Emulsifiers of Pickering-like characteristics at fluid interfaces: Impact on oil-in-water emulsion stability and interfacial transfer rate kinetics for the release of a hydrophobic model active

Abstract

The influence of interfacial layer composition on the release kinetics of a model hydrophobic active (dimethyl phthalate, DMP) from oil-in-water (o/w) emulsions relevant to foods is reported. The present study considers various food-relevant emulsifiers known to form colloidal particles in aqueous solutions. These range from a low molecular weight surfactant and protein polyelectrolytes, to biopolymer complexes and solid particles: sodium stearoyl lactylate (SSL); bovine serum albumin (BSA); sodium caseinate (NaCAS), chitosan (Ch); BSA/Ch or NaCAS/Ch complexes; and silica (Pickering) nanoparticles (A200), were all investigated.
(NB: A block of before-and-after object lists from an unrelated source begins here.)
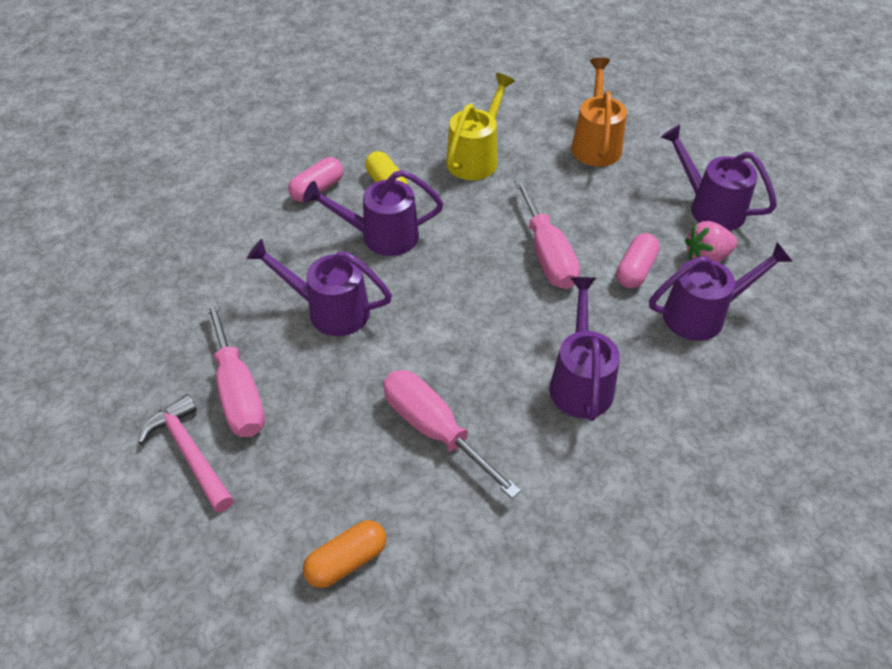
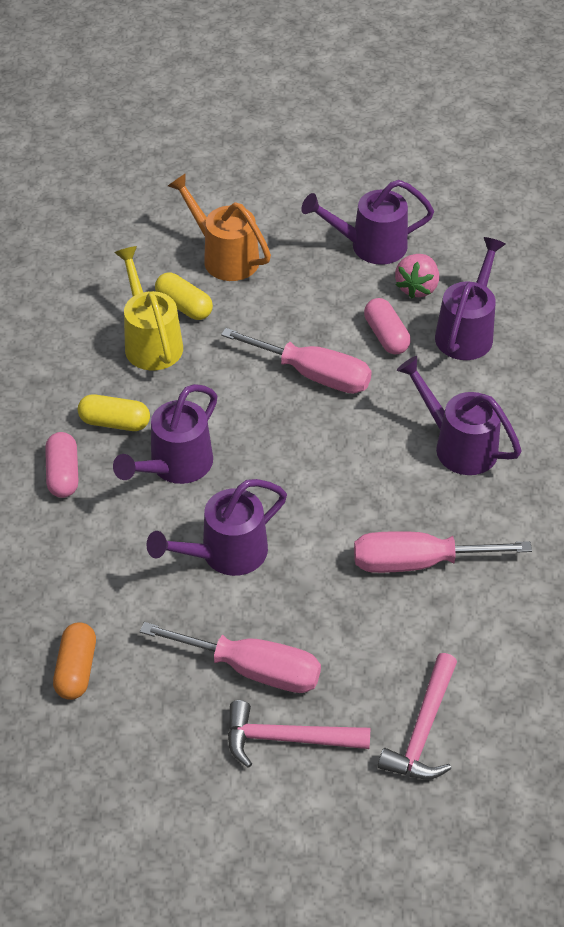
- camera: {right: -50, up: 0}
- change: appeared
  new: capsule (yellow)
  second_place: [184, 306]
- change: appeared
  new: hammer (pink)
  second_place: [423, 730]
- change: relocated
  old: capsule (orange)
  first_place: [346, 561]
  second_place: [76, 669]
In all cases, DMP release from the oil droplets of the o/w emulsions was controlled by the interfacial transport of the active rather than by its diffusion through the globules’ interior. Release data followed first-order kinetics, where emulsions stabilised by soft (protein/polysaccharide complexes) colloidal structures were shown to provide similar (528 nm2 s−1) or even lower interfacial rate constants (241 nm2 s−1) to harder (silica) particulate entities (625 nm2 s−1). SSL (a lamellar-phase forming surfactant that has been previously suggested to stabilise o/w emulsions via a mechanism closely resembling that of Pickering particles) exhibited the lowest interfacial release rate (17 nm2 s−1). Overall, the present study contributes to current understanding on how emulsion interfacial architecture can be controlled to provide desirable molecular release performances.